Isso incidiu em substantivas mudanças no mundo do trabalho. Os empregos industriais foram desaparecendo, as formas de sociabilidade cotidiana de grossa parte dos moradores e dos trabalhadores das zonas norte e oeste do Rio acusaram grandes modificações.
As modalidades cooperativas de relacionamento no dia a dia, típicas do emprego industrial, e os sindicatos, têm sido deslocados por outras formas de sociabilidade e de construção identitária. Em boa medida, uma identidade religiosa.
Como bem lembra o sociólogo Jessé Sousa, as igrejas neopentecostais são as únicas instituições que dizem para múltiplas pessoas que as vidas delas valem a pena, dando sentido e identidade para elas. Isso é extremamente oportuno para se pensar a zona oeste do Rio.
Acrescento: o fenômeno se dá em vastas áreas em que a população está submetida à superexploração do trabalho, não raro sujeita a condições degradantes de trabalho e moradia, excluídas do acesso a diversos bens materiais e simbólicos/culturais.
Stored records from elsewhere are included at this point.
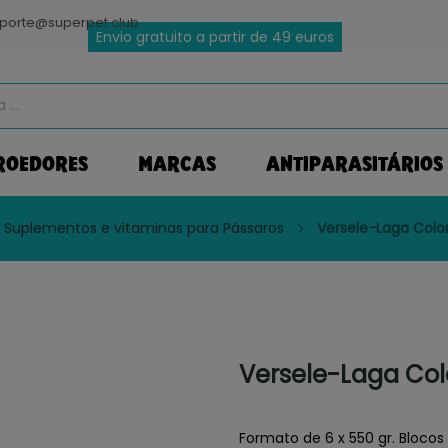
porte@superpet.club
Envio gratuito a partir de 49 euros
ROEDORES
MARCAS
ANTIPARASITÁRIOS
Suplementos e vitaminas para Pássaros
Versele-Laga Colom
Versele-Laga Col
Formato de 6 x 550 gr. Blocos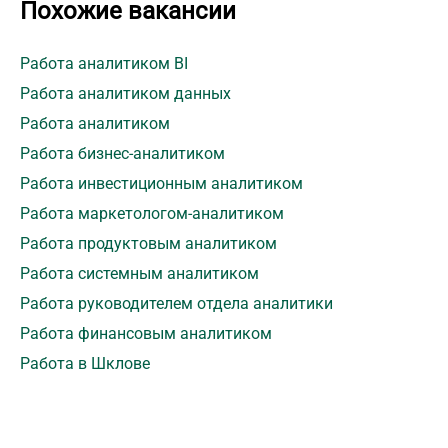
Похожие вакансии
Работа аналитиком BI
Работа аналитиком данных
Работа аналитиком
Работа бизнес-аналитиком
Работа инвестиционным аналитиком
Работа маркетологом-аналитиком
Работа продуктовым аналитиком
Работа системным аналитиком
Работа руководителем отдела аналитики
Работа финансовым аналитиком
Работа в Шклове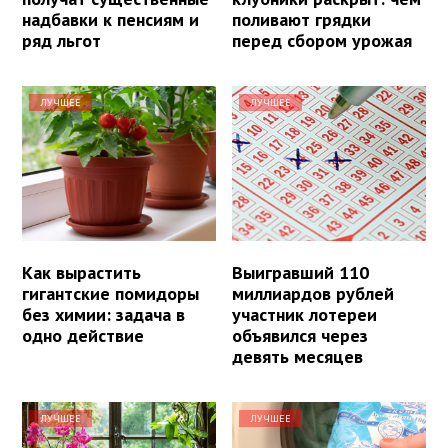
надбавки к пенсиям и
поливают грядки
ряд льгот
перед сбором урожая
ЛУЧШЕЕ
ЛУЧШЕЕ
Как вырастить
Выигравший 110
гигантские помидоры
миллиардов рублей
без химии: задача в
участник лотереи
одно действие
объявился через
девять месяцев
ЛУЧШЕЕ
ЛУЧШЕЕ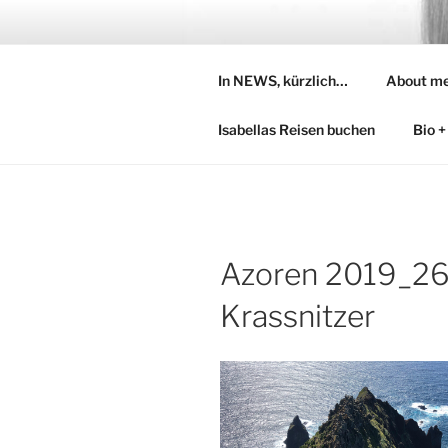
Zum
Inhalt
ISABELLA
springen
In NEWS, kürzlich…
About m
hosten/ sprechen/ moderieren/
Isabellas Reisen buchen
Bio +
Azoren 2019_26
Krassnitzer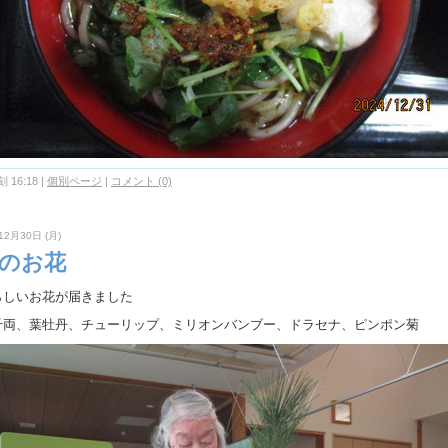
 16:18
|
個別ページ
|
コメント (0)
12月30日 (月)
月のお花
らしいお花が届きました
千両、葉牡丹、チューリップ、ミリオンバンブー、ドラセナ、ピンポン菊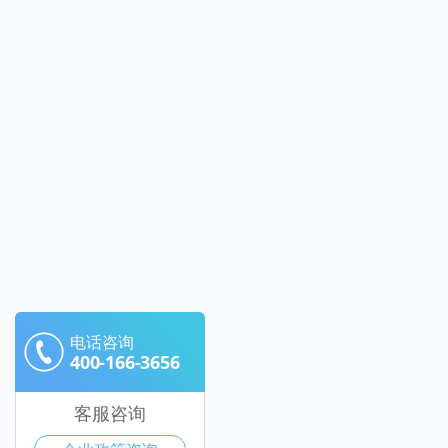
电话咨询
400-166-3656
客服咨询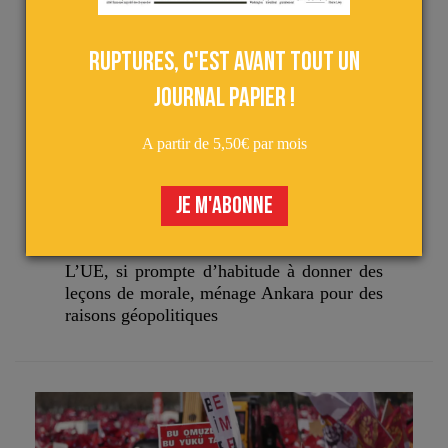
Ruptures, c'est avant tout un
journal papier !
A partir de 5,50€ par mois
Actu
Analyses
le 07 avril 2025
JE M'ABONNE
LE PRÉSIDENT TURC FAIT EMPRISONNER SON
PRINCIPAL OPPOSANT, BRUXELLES RESTE D’UNE
RARE DISCRÉTION…
L’UE, si prompte d’habitude à donner des
leçons de morale, ménage Ankara pour des
raisons géopolitiques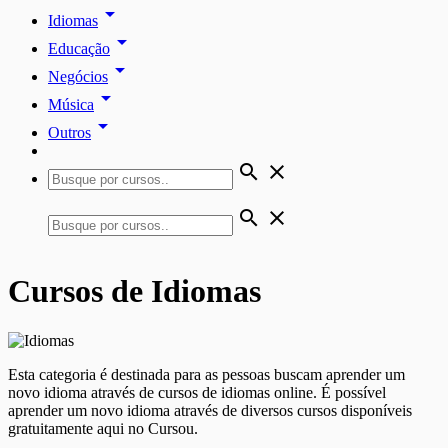
arrow_drop_down
Idiomas
arrow_drop_down
Educação
arrow_drop_down
Negócios
arrow_drop_down
Música
arrow_drop_down
Outros
search
close
search
close
Cursos de Idiomas
Esta categoria é destinada para as pessoas buscam aprender um
novo idioma através de cursos de idiomas online. É possível
aprender um novo idioma através de diversos cursos disponíveis
gratuitamente aqui no Cursou.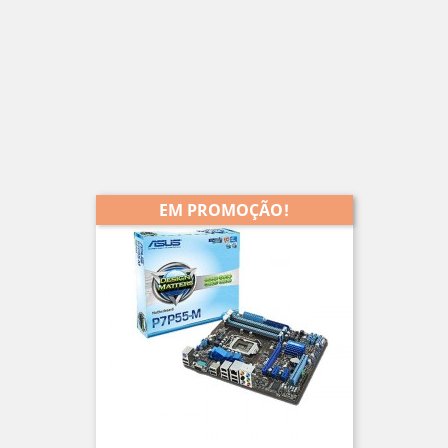
EM PROMOÇÃO!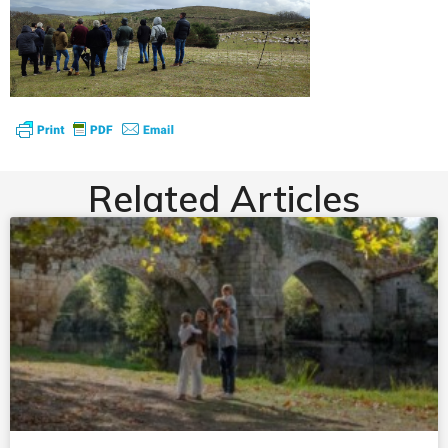
Related Articles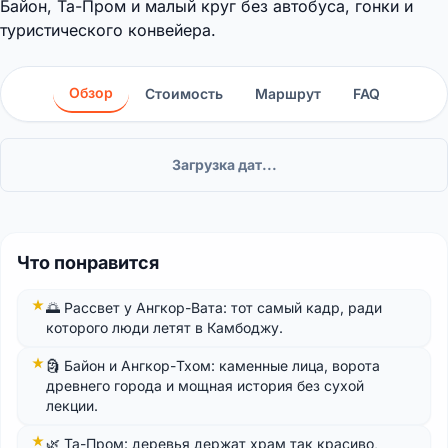
Байон, Та-Пром и малый круг без автобуса, гонки и
туристического конвейера.
Обзор
Стоимость
Маршрут
FAQ
Загрузка дат...
Что понравится
🌅 Рассвет у Ангкор-Вата: тот самый кадр, ради
которого люди летят в Камбоджу.
🗿 Байон и Ангкор-Тхом: каменные лица, ворота
древнего города и мощная история без сухой
лекции.
🌿 Та-Пром: деревья держат храм так красиво,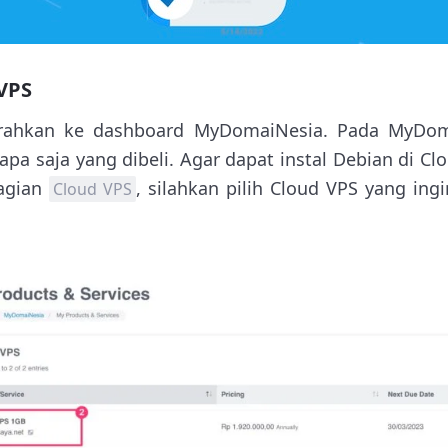
 VPS
rahkan ke dashboard MyDomaiNesia. Pada MyDom
a saja yang dibeli. Agar dapat instal Debian di Clo
bagian
, silahkan pilih Cloud VPS yang ingi
Cloud VPS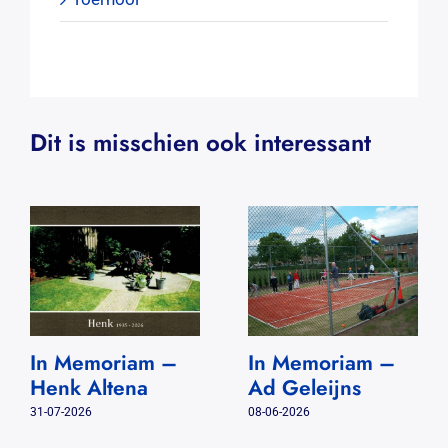
Dit is misschien ook interessant
In Memoriam –
In Memoriam –
Henk Altena
Ad Geleijns
31-07-2026
08-06-2026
O trabalho, em suas novas configurações, pouco sentido dá às pessoas. Em regra, os sindicatos, especialmente nos setores de serviços e de comércio, como no Rio de Janeiro, são muito frágeis para a representação, a mobilização e a construção da identidade das pessoas. Na gigantesca informalidade inexistem.
De modo que, para as esquerdas – todas elas –, em nossos dias é muito difícil se inserir no cotidiano de amplos segmentos das classes populares e trabalhadoras. Sem os sindicatos como tradicionais cabeças de ponte, improvável. Em 1960, eles atuavam como intermediários entre uma cosmovisão de esquerda e as camadas populares. Era quase regra. Hoje não é.
As notórias formas alternativas de proximidade são a igreja, fora do controle e da atuação das esquerdas, e o assistencialismo ordinário. Típico dos partidos e caciques conservadores, que operam com a intermediação das bases locais junto às administrações municipal e estadual. Com perfil ideológico, que transcende a geografia, trata-se de um outro campo no mínimo complicado para a atuação das esquerdas – reitero, de todas elas, não apenas do PSOL.
De pouco adianta o candidato chegar nas eleições em áreas sem associações e organismos populares intermediários. Freixo esteve frequentemente nas zonas norte e oeste da cidade durante a eleição. Teve pouca valia. É preciso criar um organismo representativo, mobilizatório e identitário no cotidiano, que tenha capacidade de substituir os tradicionais sindicatos.
E as associações de moradores? A tendência dessas é a operar como os caciques clientelísticos locais. A necessidade de resolução dos problemas práticos do dia a dia tendem a levá-las a compromissos e a estreitamento de relações com caciques locais e a administração de turno.
Qual organismo, então? Essa é a questão chave a ser pensada e respondida. Coletivamente, entre os diversos setores das esquerdas, e digo no plural, pois não tenho recursos nem imaginação suficientes para responder a tão difícil problema prático.
Mas, e a vitória eleitoral de Crivella? Pouco falastes! O leitor permita a esse carioca dizer somente que se apega em Nossa Sra. da Aparecida para proteção da cidade, frente ao que está por vir, de um novo prefeito que apoiou o golpe contra o voto do Povo brasileiro e defende o entreguismo deslavado e a supressão dos direitos sociais patrocinados pelo golpista e espúrio presidente da República.
Roberto Bitencourt da Silva – historiador e cientista político.